Но всякое подспудное недовольство Фома скрыл – и радовался он долго и искренне: и дочери Анастасии, и благополучному разрешению Феодоры. Особенно последнему.
Анастасия получилась светлоглазой – с серыми,отцовскими, глазами: с глазами Феофано. Волосы же были темные, как у матери: дочка унаследовала материнскую, русскую пригожесть. Феодора казалась даже больше гречанкой, чем Анастасия, - хотя дочь, как и Вард, вырастет самой настоящей гречанкой.
Продержится ли Константинополь до тех пор, пока дети не вырастут? Но ведь держался как-то столь долго, изъеденный столькими язвами: за счет труда бесчисленных рабов и титанических усилий отдельных, последних своих героев.
Через неделю после рождения Анастасии, когда Феодора кормила дочь – она будет питать ее сама, сколько сможет! – молодой матери принесли букет цветов: лилий и нарциссов. Феодора с радостью приняла подарок, не сомневаясь, от кого он.

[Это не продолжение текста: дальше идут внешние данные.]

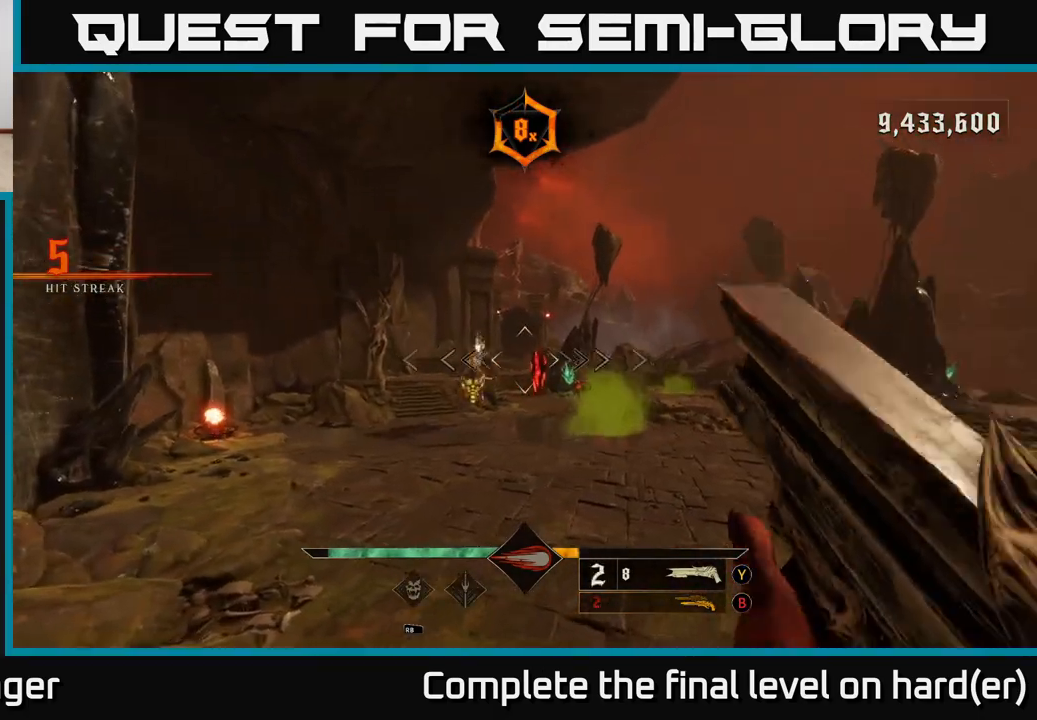
{"buttons": ["A", "L2"], "left_stick": "left", "right_stick": "center", "events": [[117, "left_stick", "down-left"], [117, "right_stick", "right"], [183, "R2", "down"], [200, "right_stick", "center"], [267, "R2", "up"], [400, "left_stick", "left"], [467, "L2", "down"], [500, "A", "down"]]}
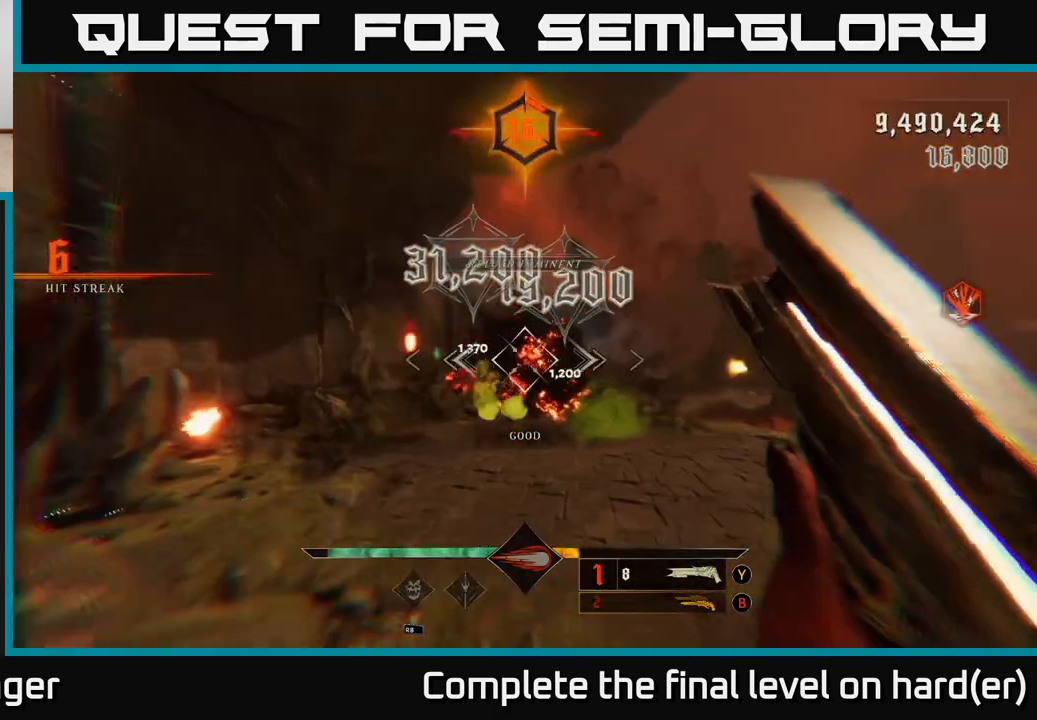
{"buttons": [], "left_stick": "up", "right_stick": "center", "events": [[67, "left_stick", "up-left"], [150, "L2", "up"], [167, "A", "up"], [250, "A", "down"], [333, "X", "down"], [333, "left_stick", "up"], [400, "A", "up"], [400, "X", "up"]]}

Муж вскоре вошел в комнату и, нахмурившись, сунул нос в сильно пахнущие лилии, цветы женственности.
Спросил, неприятно улыбнувшись одними губами:
- От тайного поклонника?
- От него самого, - весело сказала жена.
Фома резко поднял голову – и наткнулся на ее взгляд. Больше патрикий ничего не прибавил: он знал, что Феодоре можно верить как мужчине.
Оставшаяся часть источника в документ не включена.